L'Église avait donc ses conciles, ses synodes provinciaux, en d'autres termes, ses assemblées délibérantes. Elle avait un autre principe de vie, le principe de l'élection. C'est par l'élection qu'on arrivait alors à l'épiscopat, quelquefois par l'élection tout à fait populaire, par l'acclamation, quelquefois par une élection autrement réalisée, mais cependant toujours par l'élection. Or, imaginez dans un temps de désorganisation, de faiblesse comme celle de l'empire et de l'ordre politique, quelle devait être la force relative de cette organisation de la société chrétienne. Et les hommes formant cette hiérarchie, avaient, en outre, l'expérience des affaires, l'expérience des grandes luttes. Ils avaient lutté avec le pouvoir temporel, avec l'hérésie, avec les restes du paganisme, ils avaient été enveloppés dans des affaires très-compliquées, ils avaient eu des obstacles de toute nature à vaincre, c'étaient des hommes formés par l'expérience et par la lutte. L'élection les nommait, la lutte les formait, la hiérarchie leur donnait force et vigueur.

Ce n'est pas tout. Ceux de vous qui ont étudié le droit de Rome, savent par les nombreux témoignages qu'on en trouve dans le code de Théodose et dans le code de Justinien, qu'à mesure que l'autorité municipale s'affaiblissait, à mesure qu'elle se décriait, l'autorité épiscopale augmentait. Une partie

de l'autorité des magistrats avait été décernée aux évêques. Le municipe, tout le monde le fuyait, le municipe, personne ne lui aurait fait aucun legs, aucune donation, car le municipe n'était plus l'affaire du pays, c'était une charge, un fléau, le jouet du fisc impérial. Mais si le municipe était regardé de cette manière, la paroisse se formait, la paroisse grandissait. C'était dans ces communautés religieuses qu'on se réfugiait, c'était vers l'évêque qu'on portait ses regards, ses dons, ses offrandes et en conséquence, la société ecclésiastique augmentait de jour en jour, l'arbitrage de l'évêque était préféré au jugement de la justice locale.
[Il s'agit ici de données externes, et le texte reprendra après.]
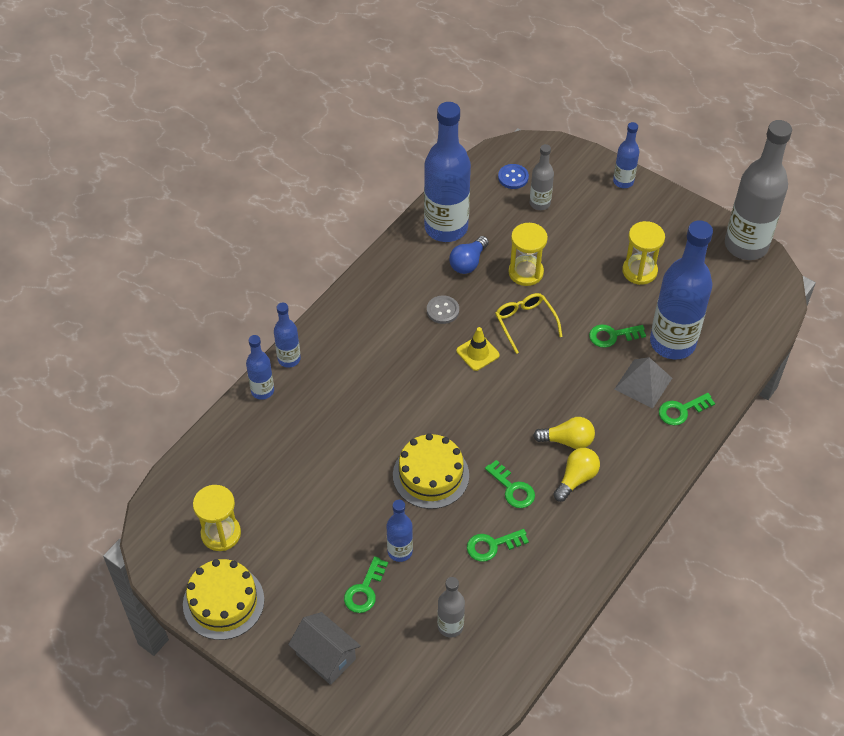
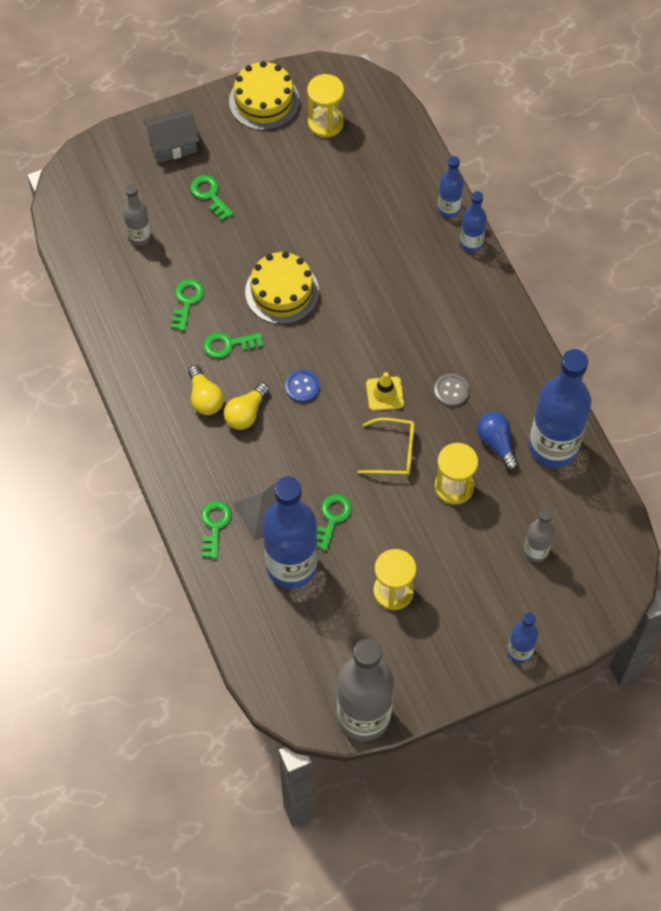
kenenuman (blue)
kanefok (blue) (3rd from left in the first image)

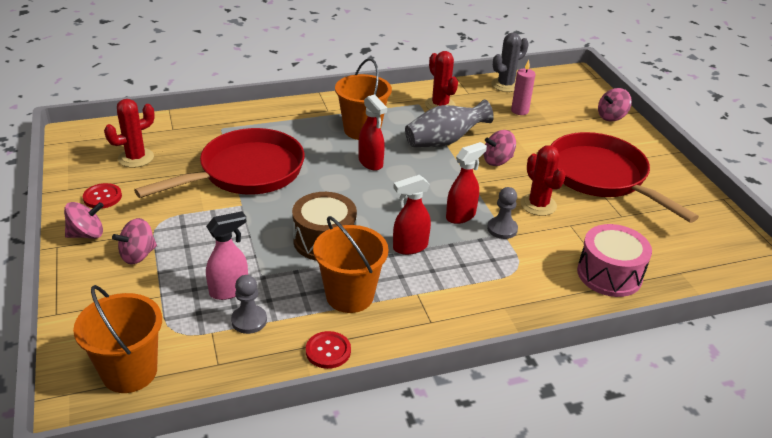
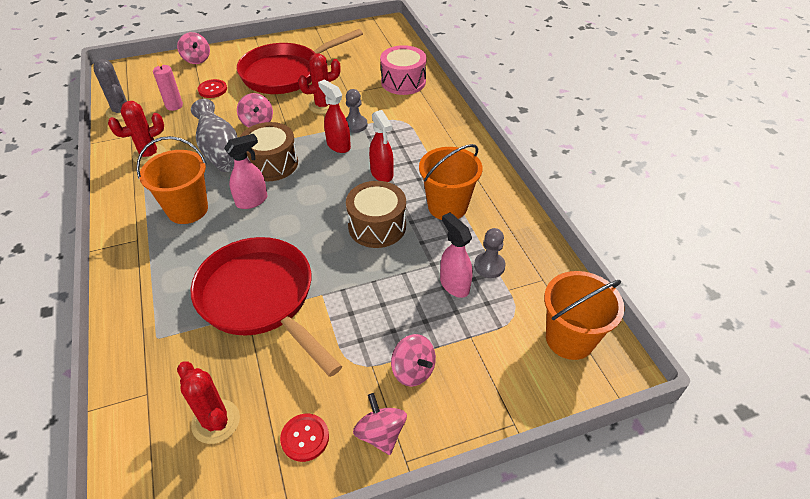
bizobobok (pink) (1st from left)
kenenuman (red) (1st from left)
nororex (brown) (1st from left)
Telle était l'organisation de la société chrétienne au moment de l'invasion des Barbares. Ainsi, vous le voyez, on aurait tort et on se poserait un problème insoluble si, au moment de ce grand événement qui a été l'origine des États, des nations modernes, on ne voyait que deux éléments en présence, l'élément romain ou gallo-romain quand on parle de la Gaule, et l'élément barbare. Non, il n'en serait résulté pour l'humanité, rien qu'une lutte épouvantable dans laquelle la force brutale aurait triomphé à son gré et dont le résultat aurait été peut-être la perte de toute civilisation et l'asservissement des vaincus. Il fallait, encore une fois, une force intermédiaire qui tendit au Romain une main secourable et retint, autant que possible, la fougue du Barbare. Ce n'est qu'à cette condition que cette transformation était possible. Cette troisième force était la société chrétienne; et si, malgré cet intermédiaire,

il y a eu tant de souffrances, tant et de si terribles calamités, si, malgré cet intermédiaire, l'Europe a été plus d'une fois menacée, en quelque sorte, d'une dissolution complète, pensez à ce qui serait arrivé si cette force n'eût pas existé, si cette force acceptée par les vainqueurs et par les vaincus, n'eût pas amorti le choc, guéri les blessures, ouvert des termes de conciliation entre le vainqueur et le vaincu.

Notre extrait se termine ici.